◆ Цель упражнения:
Продолжите фрагмент о ненависти Гитлера к евреям, начиная сразу после его последнего предложения.

◆ Фрагмент документа:
===

Он перешел черту, когда возвел свою безумную ненависть к евреям в ранг государственной политики и превратил эту ненависть в вопрос жизни и смерти. Как почти все мы, я считал антисемитизм Гитлера чем-то вроде вульгарного побочного эффекта, оставшегося со времен его жизни в Вене. Одному Богу известно, почему он не может от него избавиться, думали мы. Больше того, антисемитские лозунги казались мне тактическим средством для подстегивания инстинктов масс. Я никогда не считал их по-настоящему важными, особенно в сравнении с планами завоевания мира или даже с нашими проектами перестройки городов.
Однако ненависть к евреям была главным делом Гитлера; порой мне даже кажется, что все остальное служило лишь маскировкой для этого по-настоящему мотивационного фактора. Я понял это в Нюрнберге, когда увидел фильмы, снятые в лагерях смерти, и ознакомился с документами; когда узнал, что Гитлер даже готов был поставить под угрозу свои планы завоевания мира ради этой мании к истреблению.
Размышляя над этим в Шпандау, я постепенно пришел к пониманию, что человек, которому я служил, не был ни исполненным благих намерений трибуном народных масс, ни реформатором, мечтающим вернуть Германии былое величие, ни проигравшим завоевателем огромной европейской империи — он был патологическим ненавистником. Люди, которые его любили, могущество Германии, о котором он всегда говорил, рейх, который он видел в своем воображении, — все это, в конечном счете, ничего для него не значило. Я до сих пор помню свое изумление от последнего предложения его завещания. Наступил апокалипсис, всему пришел конец, а он пытался вменить нам в обязанность свою жалкую ненависть к евреям.

===

Исходные строки
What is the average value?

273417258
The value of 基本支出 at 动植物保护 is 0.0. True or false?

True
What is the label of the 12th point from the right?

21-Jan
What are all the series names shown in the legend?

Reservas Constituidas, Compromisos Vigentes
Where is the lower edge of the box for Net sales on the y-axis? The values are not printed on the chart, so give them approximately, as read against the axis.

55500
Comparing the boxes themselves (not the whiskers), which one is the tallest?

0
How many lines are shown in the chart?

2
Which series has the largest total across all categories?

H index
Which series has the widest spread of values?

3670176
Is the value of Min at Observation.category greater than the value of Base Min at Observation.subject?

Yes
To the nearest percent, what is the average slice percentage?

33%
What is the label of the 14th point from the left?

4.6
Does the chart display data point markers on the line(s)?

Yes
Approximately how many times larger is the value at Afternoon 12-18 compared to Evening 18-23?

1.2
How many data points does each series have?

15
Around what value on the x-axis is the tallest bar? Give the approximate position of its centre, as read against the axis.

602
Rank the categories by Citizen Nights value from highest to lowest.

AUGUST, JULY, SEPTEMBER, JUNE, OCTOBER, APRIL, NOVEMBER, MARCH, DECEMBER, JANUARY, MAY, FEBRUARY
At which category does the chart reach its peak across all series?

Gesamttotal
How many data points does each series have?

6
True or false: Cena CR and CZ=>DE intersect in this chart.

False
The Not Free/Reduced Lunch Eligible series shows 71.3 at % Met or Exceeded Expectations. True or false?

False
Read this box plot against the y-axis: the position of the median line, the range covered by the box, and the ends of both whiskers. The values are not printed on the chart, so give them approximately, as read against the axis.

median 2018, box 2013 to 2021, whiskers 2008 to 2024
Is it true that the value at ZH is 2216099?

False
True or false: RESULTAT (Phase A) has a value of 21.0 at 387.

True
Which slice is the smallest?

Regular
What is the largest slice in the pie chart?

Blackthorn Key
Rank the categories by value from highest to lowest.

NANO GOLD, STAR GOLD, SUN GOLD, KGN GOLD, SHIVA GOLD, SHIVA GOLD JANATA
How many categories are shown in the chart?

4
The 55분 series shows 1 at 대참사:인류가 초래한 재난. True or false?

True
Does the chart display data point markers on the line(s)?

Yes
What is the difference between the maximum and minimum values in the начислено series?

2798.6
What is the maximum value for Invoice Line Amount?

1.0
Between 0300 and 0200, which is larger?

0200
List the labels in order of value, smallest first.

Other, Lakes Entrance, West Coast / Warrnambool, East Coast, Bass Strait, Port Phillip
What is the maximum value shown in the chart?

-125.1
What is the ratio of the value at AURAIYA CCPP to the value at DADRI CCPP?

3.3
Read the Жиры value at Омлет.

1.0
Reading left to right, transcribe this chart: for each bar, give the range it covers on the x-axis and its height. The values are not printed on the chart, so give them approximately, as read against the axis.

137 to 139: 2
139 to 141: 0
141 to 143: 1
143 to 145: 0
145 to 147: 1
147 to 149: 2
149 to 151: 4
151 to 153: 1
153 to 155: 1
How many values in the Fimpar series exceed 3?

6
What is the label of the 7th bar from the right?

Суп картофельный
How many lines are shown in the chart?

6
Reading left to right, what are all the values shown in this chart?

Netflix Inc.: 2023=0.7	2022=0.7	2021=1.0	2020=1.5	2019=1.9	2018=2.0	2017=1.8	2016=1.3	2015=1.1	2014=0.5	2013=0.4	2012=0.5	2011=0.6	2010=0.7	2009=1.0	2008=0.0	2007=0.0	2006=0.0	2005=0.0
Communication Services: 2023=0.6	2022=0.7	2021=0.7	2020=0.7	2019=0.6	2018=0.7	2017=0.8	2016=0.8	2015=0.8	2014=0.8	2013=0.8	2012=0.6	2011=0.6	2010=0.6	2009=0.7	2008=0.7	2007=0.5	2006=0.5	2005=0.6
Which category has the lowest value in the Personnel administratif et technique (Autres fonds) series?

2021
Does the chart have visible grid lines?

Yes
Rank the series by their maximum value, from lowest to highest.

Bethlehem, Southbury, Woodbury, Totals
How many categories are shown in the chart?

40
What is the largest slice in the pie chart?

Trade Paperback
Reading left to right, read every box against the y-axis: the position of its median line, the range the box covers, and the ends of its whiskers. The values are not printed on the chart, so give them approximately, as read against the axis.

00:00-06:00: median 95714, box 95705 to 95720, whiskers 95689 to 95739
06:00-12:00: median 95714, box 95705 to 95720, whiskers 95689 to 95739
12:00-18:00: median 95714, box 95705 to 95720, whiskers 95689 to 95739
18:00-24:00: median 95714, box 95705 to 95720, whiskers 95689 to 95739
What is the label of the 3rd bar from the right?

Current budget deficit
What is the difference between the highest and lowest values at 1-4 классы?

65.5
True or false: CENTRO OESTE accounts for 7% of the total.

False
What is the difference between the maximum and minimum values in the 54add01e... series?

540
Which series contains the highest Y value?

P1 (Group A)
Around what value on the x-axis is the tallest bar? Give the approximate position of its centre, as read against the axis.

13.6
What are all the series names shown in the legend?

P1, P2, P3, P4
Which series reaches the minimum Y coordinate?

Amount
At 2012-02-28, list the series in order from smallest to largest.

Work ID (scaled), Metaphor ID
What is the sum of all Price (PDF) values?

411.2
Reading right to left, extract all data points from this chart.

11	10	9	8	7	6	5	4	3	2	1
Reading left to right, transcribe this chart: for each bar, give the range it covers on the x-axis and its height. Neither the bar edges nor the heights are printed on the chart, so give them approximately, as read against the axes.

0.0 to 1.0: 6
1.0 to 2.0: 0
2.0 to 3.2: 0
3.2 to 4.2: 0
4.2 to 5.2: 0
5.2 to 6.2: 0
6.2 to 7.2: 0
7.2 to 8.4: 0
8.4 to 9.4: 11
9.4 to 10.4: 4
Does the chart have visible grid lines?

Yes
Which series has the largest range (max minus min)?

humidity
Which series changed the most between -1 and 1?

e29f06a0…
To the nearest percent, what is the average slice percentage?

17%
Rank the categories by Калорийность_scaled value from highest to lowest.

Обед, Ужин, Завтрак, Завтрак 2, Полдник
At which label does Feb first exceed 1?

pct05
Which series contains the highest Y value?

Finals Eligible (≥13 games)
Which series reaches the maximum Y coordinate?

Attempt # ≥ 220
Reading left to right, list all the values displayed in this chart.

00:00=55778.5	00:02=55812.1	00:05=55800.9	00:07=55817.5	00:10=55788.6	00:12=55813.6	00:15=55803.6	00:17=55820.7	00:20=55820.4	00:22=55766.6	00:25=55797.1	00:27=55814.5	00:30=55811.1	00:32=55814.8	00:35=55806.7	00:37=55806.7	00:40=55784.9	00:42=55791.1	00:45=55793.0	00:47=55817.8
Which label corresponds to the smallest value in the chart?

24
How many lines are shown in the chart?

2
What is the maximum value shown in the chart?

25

===

◆ Ответ:
Наверное, я могу простить себя за все остальное: нет никакого преступления в том, что я был его архитектором, я даже мог бы найти оправдание своей службе на посту министра вооружений. Я даже могу выстроить дело в защиту использования миллионов военнопленных и принудительного труда в промышленности — хотя я никогда не придерживался такой точки зрения. Но мне абсолютно нечего сказать в свою защиту при упоминании таких имен, как Эйхман. Я никогда не смогу свыкнуться с мыслью, что занимал высокий пост в правительстве, все усилия которого были направлены на истребление людей.
Как всем это разъяснить? Я не говорю о Ширахе и Гессе. Но как объяснить все это моей жене? Моей дочери Хильде которая с юношеским пылом пишет письма и апелляции, старается вызвать сочувствие, встречается с людьми и пытается заручиться чьей-то поддержкой, чтобы освободить своею отца. Смогут ли они когда-нибудь понять, что я хочу выйти отсюда и в то же время вижу смысл в своем пребывании здесь?
— Шпандау, какой фарс!
Год пятнадцатый
— Церковь. Только держите это при себе.